Consider each option:

A. x can equal w. Assume y is 2 (integers 2 and 3) which means that x=5. Based on that assumption for A to be possible z must equal 1. So is there one single consecutive integer that equals 5? Yes it is five.

B. x can be > w. Assume y is 2 (integers 2 and 3) which means that x=5. Based on that assumption for A to be possible z must equal 1. So is there one single consecutive integer (w) that is less than 5 (x)? Yes, there are multiple: 4, 3, 2, 1.

C. x/y cannot be an integer. Since y is double z, y must be an even number. This is key. For example if y were 3, z would be 1.5, which is not possible since z is a positive integer. So assume y is 2. In that case are there any two consecutive integers whose sum is divisible by 2. No. Two consecutive integers will always sum to an odd number (even+odd=odd). This means x must be an odd number and y must be an even number. No odd number can be divided by an even number and produce an integer. C is not possible, so C is the correct answer.
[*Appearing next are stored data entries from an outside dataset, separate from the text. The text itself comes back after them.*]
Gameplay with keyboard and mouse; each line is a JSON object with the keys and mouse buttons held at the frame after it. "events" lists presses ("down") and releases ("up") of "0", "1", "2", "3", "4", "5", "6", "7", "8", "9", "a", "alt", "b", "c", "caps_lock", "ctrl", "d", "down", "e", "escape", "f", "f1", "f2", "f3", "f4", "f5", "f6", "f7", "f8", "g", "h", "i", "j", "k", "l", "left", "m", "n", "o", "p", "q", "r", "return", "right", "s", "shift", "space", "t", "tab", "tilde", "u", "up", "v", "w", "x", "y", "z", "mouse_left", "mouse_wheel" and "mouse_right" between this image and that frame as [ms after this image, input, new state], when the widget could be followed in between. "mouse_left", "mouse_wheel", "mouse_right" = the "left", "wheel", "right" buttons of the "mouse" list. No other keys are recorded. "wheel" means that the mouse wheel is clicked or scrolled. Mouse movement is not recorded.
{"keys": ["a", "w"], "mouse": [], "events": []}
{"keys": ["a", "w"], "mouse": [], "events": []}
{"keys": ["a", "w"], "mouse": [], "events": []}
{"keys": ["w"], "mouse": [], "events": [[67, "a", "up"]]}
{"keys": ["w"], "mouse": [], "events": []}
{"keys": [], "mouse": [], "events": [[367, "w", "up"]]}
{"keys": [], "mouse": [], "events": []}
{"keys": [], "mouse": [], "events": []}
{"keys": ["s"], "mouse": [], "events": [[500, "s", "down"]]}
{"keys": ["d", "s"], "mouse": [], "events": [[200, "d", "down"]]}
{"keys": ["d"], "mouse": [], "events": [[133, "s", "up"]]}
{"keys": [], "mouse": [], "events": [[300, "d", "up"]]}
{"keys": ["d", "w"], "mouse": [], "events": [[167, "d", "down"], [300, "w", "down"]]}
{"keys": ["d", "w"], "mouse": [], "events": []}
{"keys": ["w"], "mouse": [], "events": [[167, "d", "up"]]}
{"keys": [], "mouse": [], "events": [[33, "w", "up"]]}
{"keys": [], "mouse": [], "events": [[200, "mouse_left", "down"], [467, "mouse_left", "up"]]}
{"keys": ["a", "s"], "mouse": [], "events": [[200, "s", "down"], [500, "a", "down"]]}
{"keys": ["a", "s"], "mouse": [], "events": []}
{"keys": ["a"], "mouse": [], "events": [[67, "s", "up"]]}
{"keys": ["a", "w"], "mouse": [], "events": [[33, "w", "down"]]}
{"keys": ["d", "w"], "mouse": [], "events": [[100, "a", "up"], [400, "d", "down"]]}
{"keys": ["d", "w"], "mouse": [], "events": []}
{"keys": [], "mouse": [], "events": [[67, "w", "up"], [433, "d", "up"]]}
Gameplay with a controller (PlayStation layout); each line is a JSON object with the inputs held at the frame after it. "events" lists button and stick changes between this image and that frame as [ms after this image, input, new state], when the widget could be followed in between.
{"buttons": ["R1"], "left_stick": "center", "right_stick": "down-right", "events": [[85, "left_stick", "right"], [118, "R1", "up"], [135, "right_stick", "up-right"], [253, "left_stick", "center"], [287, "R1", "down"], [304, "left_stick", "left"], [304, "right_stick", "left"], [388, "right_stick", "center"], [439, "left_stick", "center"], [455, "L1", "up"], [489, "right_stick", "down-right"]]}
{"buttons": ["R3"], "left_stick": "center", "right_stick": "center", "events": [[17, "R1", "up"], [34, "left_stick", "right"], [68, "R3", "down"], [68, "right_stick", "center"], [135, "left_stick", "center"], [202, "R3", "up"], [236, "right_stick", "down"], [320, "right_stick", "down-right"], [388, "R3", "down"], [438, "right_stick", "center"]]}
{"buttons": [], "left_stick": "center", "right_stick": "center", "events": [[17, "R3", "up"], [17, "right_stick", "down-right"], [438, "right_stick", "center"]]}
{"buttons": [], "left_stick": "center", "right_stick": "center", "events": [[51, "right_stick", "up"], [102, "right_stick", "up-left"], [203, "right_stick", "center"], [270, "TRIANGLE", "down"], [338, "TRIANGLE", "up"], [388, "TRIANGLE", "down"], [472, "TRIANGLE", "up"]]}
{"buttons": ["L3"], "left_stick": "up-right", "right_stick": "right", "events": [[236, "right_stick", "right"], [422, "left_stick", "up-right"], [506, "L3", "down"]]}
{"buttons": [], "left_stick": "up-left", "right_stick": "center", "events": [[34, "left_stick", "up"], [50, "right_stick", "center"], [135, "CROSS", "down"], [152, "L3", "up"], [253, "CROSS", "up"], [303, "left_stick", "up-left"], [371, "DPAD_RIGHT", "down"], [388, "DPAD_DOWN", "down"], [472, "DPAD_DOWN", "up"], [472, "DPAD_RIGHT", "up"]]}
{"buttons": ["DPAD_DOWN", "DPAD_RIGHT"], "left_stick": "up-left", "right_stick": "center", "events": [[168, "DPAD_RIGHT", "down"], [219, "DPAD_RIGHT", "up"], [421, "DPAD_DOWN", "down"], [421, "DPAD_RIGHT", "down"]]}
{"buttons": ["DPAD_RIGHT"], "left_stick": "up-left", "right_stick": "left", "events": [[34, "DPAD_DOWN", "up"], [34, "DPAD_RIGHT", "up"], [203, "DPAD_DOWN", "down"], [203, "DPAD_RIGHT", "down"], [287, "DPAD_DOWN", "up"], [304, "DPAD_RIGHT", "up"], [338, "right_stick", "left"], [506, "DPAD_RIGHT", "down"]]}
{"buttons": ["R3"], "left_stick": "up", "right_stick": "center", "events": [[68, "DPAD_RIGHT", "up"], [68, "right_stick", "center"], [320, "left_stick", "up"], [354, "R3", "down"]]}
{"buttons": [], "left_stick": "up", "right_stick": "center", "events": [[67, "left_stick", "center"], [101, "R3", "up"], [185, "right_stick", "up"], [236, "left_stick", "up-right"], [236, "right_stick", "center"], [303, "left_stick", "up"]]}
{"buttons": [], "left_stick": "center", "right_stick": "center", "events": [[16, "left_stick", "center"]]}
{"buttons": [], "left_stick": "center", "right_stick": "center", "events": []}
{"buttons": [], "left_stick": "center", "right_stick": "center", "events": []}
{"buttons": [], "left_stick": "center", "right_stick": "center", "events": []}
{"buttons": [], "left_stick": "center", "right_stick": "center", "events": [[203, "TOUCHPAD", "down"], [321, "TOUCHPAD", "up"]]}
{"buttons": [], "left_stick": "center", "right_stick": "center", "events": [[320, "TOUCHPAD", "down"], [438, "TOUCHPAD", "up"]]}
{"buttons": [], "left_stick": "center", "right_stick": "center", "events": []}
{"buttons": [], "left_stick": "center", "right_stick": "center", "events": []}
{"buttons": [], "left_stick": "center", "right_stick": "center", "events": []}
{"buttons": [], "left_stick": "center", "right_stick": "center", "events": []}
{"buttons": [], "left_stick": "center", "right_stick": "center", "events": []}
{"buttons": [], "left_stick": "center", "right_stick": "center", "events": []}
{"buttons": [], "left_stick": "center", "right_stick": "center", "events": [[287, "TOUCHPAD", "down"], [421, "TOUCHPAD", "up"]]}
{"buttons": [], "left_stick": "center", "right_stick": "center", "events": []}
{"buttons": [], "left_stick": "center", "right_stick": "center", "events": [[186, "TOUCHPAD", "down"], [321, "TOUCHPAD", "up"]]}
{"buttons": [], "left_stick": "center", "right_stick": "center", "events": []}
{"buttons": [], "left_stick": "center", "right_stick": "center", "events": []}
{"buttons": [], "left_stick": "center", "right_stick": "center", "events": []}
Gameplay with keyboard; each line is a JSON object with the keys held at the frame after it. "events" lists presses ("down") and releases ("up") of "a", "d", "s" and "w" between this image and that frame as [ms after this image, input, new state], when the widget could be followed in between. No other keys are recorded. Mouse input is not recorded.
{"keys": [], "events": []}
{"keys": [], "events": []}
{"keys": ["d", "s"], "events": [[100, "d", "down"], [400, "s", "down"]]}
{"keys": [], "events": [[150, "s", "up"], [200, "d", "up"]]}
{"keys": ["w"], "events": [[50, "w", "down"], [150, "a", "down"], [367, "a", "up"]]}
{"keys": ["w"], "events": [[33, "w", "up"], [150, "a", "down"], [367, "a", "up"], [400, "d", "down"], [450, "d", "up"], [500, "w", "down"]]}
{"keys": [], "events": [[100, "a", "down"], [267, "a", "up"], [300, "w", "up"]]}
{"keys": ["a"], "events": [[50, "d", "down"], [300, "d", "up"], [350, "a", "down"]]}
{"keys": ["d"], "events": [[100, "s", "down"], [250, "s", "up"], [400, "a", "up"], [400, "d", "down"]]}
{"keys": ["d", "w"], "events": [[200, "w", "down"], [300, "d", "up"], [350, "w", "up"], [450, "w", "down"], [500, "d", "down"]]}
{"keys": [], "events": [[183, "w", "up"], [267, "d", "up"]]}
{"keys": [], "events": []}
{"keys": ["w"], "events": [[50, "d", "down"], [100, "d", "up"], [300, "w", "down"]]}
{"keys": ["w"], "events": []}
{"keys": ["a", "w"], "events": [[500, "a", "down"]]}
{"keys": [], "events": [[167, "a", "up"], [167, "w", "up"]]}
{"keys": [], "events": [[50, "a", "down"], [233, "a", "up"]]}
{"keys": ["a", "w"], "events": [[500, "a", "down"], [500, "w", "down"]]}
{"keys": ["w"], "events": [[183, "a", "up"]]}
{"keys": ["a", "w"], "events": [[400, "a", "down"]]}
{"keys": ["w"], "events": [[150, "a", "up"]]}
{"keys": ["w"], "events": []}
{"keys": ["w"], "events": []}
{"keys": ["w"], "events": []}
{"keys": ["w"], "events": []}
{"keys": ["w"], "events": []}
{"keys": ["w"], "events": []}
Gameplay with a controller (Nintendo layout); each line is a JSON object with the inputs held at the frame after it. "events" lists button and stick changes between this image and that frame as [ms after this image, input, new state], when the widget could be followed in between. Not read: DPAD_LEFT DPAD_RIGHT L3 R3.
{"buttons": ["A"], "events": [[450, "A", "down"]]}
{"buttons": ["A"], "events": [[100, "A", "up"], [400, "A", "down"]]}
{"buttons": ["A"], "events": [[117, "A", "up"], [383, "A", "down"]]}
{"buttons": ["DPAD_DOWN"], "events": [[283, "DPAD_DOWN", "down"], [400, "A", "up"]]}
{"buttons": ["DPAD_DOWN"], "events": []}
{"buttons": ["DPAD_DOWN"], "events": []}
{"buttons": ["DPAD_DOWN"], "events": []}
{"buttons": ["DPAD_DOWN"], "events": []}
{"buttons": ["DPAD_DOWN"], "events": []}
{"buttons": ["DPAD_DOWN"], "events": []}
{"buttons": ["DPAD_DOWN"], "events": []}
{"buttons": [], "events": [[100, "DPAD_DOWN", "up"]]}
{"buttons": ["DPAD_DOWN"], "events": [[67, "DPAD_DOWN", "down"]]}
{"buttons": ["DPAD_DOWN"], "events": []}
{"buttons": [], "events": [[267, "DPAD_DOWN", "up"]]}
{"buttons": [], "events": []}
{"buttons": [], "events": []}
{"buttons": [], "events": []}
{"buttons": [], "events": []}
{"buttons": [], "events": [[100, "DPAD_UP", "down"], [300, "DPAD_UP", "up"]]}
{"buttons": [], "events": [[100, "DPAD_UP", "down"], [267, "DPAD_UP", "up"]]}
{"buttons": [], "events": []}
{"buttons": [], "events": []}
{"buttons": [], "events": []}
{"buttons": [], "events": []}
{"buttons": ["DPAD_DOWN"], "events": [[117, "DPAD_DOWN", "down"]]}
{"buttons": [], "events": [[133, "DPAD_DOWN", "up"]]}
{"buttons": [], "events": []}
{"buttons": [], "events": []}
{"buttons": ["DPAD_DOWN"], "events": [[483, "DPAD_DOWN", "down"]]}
D. w/z can be an integer since z can be odd or even, which means that w can be odd or even. If z is odd, let's say 3, can we come up with three consecutive integers whose sum is divisible by 3? Yes. 1+2+3=6/3=2. In fact the sum of any three consecutive integers is divisible by 3.

E. x/z can be an integer. If z is 1, then it doesn't matter what x is, x/z=x, which is an integer.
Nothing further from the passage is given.